Christopher A. Lee
When it comes to personal collections, we live in exciting times. Individuals are living their lives in ways that are increasingly mediated by digital technologies — digital photos and video footage, music, the social web, e-mail,and other day-to-day interactions. Although this mediation presents many technical challenges for long-term preservation, it also provides unprecedented opportunities for documenting the lives of individuals.
Ten authors — Robert Capra, Adrian Cunningham, Tom Hyry, Leslie Johnston, Christopher (Cal) Lee, Sue McKemmish, Cathy Marshall, Rachel Onuf, Kristina Spurgin, and Susan Thomas — share their expertise on the various aspects of the management of digital information in I, Digital: Personal Collections in the Digital Era.

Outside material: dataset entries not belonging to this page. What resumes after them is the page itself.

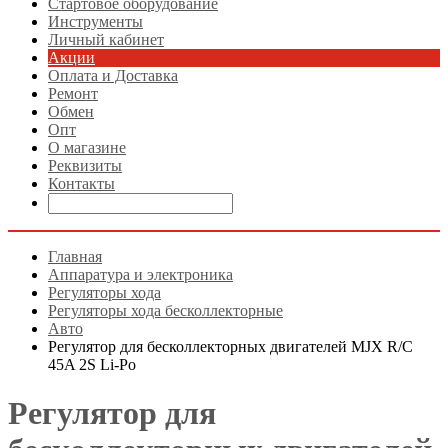
Стартовое оборудование
Инструменты
Личный кабинет
Акции
Оплата и Доставка
Ремонт
Обмен
Опт
О магазине
Реквизиты
Контакты
Главная
Аппаратура и электроника
Регуляторы хода
Регуляторы хода бесколлекторные
Авто
Регулятор для бесколлекторных двигателей MJX R/C
45A 2S Li-Po
Регулятор для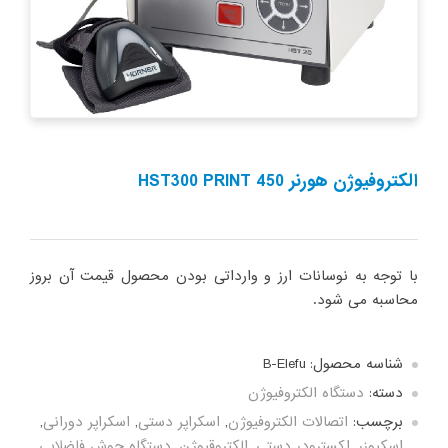
الکتروفیوژن هورنر HST300 PRINT 450
با توجه به نوسانات ارز و وارداتی بودن محصول قیمت آن بروز
محاسبه می شود.
شناسه محصول:
B-Elefu
دسته:
دستگاه الکتروفیوژن
برچسب:
اتصالات الکتروفیوژن
,
اسکراپر دستی
,
اسکراپر دورانی
,
اسکیوزر
,
اکسترودر دستی
,
الکتروقیوژن
,
دستگاه جوش فاضلابی
,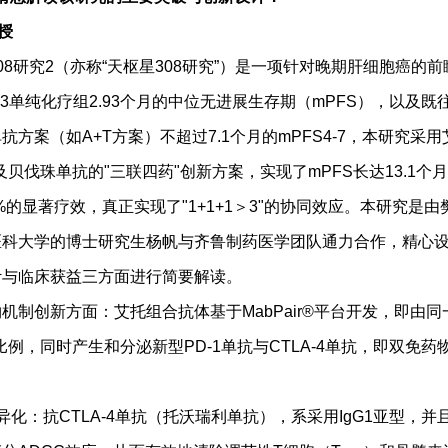
授
308研究2（亦称“天枢星308研究”）是一项针对晚期肝细胞癌的
中3单纯化疗组2.93个月的中位无进展生存期（mPFS），以及
抗方案（如A+T方案）不超过7.1个月的mPFS4-7，本研究采
及贝伐珠单抗的"三联四药"创新方案，实现了mPFS长达13.1个
0%的显著疗效，真正实现了"1+1+1＞3"的协同效应。本研究是
医科大学的博士研究生杨帆与齐鲁制药医学团队通力合作，精心
计与临床获益三方面进行简要解读。
创新方面：艾托组合抗体基于MabPair®平台开发，即由同
佳比例，同时产生和分泌新型PD-1单抗与CTLA-4单抗，即双免
：抗CTLA-4单抗（托沃瑞利单抗），系采用IgG1亚型，并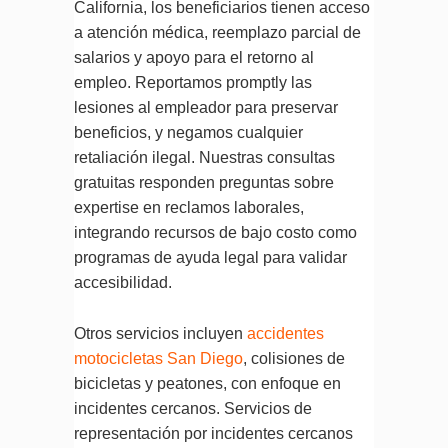
California, los beneficiarios tienen acceso
a atención médica, reemplazo parcial de
salarios y apoyo para el retorno al
empleo. Reportamos promptly las
lesiones al empleador para preservar
beneficios, y negamos cualquier
retaliación ilegal. Nuestras consultas
gratuitas responden preguntas sobre
expertise en reclamos laborales,
integrando recursos de bajo costo como
programas de ayuda legal para validar
accesibilidad.
Otros servicios incluyen
accidentes
motocicletas San Diego
, colisiones de
bicicletas y peatones, con enfoque en
incidentes cercanos. Servicios de
representación por incidentes cercanos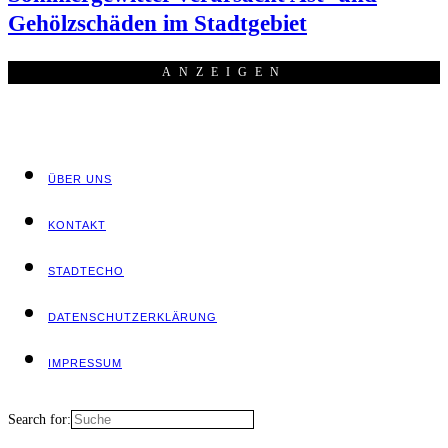
Gehölz­schä­den im Stadtgebiet
ANZEI­GEN
ÜBER UNS
KON­TAKT
STADT­ECHO
DATEN­SCHUTZ­ER­KLÄ­RUNG
IMPRES­SUM
Search for: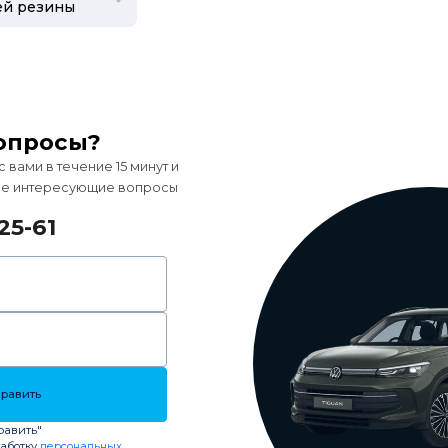
опросы?
вами в течение 15 минут и
все интересующие вопросы
25-61
равить
равить"
работку
персональных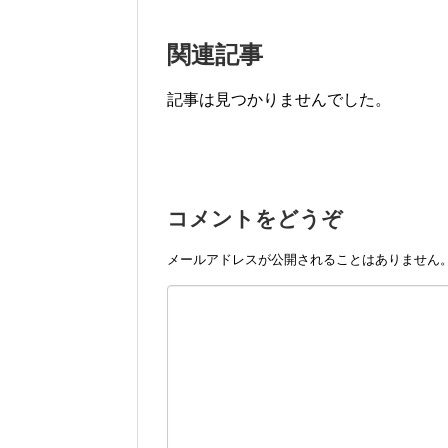
関連記事
記事は見つかりませんでした。
コメントをどうぞ
メールアドレスが公開されることはありません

The volume is divided in three parts: Part 1 is devoted to conceptual foundations and motivations.Part 2 focuses on particular types, genres, and forms of personal traces; areas of further study; and new opportunities for appraisal and collection.Part 3 addresses strategies and practices of professionals who work in memory institutions.
Chapters explore issues,challenges, and opportunities in the management of personal digital collections, focusing primarily on born-digital materials generated and kept by individuals.
Contributions to I, Digital represent the depth in thinking about how cultural institutions can grapple with new forms of documentation, and how individuals manage--and could better manage--digital information that is part of contemporary life.